* _Assignment 1_
In the article below on dogs sensing human distress, how many pet dogs did the researchers expose to the human encounters?
* _Assignment 2_
Using the article below on dogs sensing human distress, explain why Deborah Custance suspects dogs may be more sensitive to human emotion than other species.
* _Assignment 3_
Write the next part of the article below on dogs sensing human distress, picking up after its last sentence.

* _Excerpt_

>>>

Wednesday, 5 September 2012

Dogs sense when humans are in distress

Dogs may empathise with humans more than any other animal, including humans themselves, two new studies suggest.
The latest research, published in the journal Animal Cognition, found that pet dogs may truly be man (or woman's) best friend if a person is in distress. That distressed individual does not even have to be someone the dog knows.
"I think there is good reason to suspect dogs would be more sensitive to human emotion than other species," says co-author Deborah Custance.
"We have domesticated dogs over a long period of time. We have selectively bred them to act as our companions."
"Thus," she adds," those dogs that responded sensitively to our emotional cues may have been the individuals that we would be more likely to keep as pets and breed from."
Custance and colleague Jennifer Mayer, both from the Department of Psychology at the University of London Goldsmiths College, exposed 18 pet dogs - representing different ages and breeds - to four separate 20-second human encounters. The human participants included the dogs' owners as well as strangers.

<<<

* _Data excerpts_
>>>

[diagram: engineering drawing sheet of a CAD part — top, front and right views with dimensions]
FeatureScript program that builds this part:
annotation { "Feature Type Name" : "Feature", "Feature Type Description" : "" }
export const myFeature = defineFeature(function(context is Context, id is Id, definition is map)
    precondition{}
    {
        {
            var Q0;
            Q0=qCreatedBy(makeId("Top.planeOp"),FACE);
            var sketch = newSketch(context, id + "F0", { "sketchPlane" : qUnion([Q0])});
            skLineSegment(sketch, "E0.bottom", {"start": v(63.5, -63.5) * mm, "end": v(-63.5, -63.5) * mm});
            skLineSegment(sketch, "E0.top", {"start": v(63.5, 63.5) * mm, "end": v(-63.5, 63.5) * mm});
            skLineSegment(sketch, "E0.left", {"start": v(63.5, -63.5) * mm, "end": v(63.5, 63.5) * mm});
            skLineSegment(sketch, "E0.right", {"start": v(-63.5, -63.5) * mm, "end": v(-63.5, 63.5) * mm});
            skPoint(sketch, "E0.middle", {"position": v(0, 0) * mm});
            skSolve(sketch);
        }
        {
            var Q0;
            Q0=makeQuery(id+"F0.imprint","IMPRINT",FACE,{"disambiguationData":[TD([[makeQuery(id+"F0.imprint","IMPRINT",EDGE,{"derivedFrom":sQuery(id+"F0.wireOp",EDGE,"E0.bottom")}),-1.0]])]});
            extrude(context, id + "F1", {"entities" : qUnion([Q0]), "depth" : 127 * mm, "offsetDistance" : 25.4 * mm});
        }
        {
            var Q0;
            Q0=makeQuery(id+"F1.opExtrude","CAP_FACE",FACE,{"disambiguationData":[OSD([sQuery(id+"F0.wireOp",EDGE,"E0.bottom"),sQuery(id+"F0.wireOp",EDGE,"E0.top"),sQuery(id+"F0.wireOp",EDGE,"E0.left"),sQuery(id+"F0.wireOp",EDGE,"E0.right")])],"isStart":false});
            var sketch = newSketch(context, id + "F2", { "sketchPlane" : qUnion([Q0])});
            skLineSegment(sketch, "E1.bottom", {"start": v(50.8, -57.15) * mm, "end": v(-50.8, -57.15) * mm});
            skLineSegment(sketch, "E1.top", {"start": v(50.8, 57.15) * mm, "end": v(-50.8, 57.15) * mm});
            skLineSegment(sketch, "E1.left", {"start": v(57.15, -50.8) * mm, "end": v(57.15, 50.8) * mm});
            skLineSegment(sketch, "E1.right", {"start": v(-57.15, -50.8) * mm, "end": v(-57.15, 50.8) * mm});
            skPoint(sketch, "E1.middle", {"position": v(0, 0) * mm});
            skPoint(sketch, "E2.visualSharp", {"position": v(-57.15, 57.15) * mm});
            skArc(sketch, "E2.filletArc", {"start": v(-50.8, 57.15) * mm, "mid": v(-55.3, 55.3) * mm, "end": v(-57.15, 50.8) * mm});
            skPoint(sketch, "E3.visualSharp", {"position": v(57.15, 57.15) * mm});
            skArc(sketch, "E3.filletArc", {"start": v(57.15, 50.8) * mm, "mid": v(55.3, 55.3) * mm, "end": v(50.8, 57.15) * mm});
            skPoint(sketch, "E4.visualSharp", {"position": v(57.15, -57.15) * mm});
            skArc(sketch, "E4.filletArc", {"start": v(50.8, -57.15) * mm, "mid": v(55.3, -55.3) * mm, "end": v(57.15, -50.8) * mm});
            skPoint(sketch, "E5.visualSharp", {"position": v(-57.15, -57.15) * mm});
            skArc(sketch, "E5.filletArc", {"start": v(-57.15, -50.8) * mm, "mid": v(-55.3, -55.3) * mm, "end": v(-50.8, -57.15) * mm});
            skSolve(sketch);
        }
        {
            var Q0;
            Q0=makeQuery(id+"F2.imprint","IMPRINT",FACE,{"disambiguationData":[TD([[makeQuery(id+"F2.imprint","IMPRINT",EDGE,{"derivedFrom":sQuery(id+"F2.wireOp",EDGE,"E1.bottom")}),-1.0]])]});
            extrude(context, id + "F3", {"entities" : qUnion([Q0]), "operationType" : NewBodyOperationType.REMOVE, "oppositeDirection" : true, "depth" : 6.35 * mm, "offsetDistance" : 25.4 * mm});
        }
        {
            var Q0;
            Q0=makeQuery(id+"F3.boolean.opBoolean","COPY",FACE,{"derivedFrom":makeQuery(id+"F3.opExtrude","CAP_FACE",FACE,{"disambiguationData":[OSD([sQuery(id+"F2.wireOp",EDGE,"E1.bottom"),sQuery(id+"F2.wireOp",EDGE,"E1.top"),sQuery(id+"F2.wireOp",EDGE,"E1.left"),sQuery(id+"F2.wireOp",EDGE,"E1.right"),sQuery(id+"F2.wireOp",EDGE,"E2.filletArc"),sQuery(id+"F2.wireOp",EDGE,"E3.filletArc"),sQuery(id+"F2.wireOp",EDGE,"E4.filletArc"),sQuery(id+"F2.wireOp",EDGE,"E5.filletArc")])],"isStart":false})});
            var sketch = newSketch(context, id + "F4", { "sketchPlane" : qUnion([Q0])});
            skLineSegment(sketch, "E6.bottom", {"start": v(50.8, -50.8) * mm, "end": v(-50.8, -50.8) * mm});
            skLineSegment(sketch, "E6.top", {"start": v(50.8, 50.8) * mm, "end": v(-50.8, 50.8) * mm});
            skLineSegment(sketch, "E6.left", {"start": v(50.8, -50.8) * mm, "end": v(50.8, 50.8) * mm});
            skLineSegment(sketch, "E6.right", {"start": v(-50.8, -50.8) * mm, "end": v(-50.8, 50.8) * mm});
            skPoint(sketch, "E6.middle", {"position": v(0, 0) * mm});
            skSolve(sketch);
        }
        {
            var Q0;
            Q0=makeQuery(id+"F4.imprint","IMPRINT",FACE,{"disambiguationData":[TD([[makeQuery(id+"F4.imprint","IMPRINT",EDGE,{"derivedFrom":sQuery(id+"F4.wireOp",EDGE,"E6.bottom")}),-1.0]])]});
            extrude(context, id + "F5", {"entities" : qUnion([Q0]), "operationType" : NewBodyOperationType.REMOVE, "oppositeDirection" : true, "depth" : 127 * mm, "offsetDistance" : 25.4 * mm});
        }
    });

<<<

* _Exercise answer 1_
18 pet dogs.

* _Exercise answer 2_
Humans have domesticated dogs over a long period and selectively bred them to be companions. Dogs that responded sensitively to human emotional cues may have been the ones people were more likely to keep as pets and breed from.

* _Exercise answer 3_
During one experimental condition, the people hummed in a weird way. For that one, the scientists were trying to see if unusual behaviour itself could trigger canine concern. The people also talked and pretended to cry.
The majority of the dogs comforted the person, owner or not, when that individual was pretending to cry. The dogs acted submissive as they nuzzled and licked the person, the canine version of "there there."
Custance and Mayer say this behaviour is consistent with empathic concern and the offering of comfort.

Brain signals

As for what could be going on in the dog's head, yet another recent study, published in PLoS ONE , showed how the brains of dogs react as the canines view humans. In this case, the researchers trained dogs to respond to hand signals that meant the pups would receive a hot dog treat. Another signal meant no such treat was coming.
The caudate region of the dogs' brains, an area associated with rewards in humans, showed activation when the canines knew a tasty food treat was coming.
"These results indicate that dogs pay very close attention to human signals," says lead researcher Gregory Berns, director of the Emory Center for Neuropolicy. "And these signals may have a direct line to the dog's reward system."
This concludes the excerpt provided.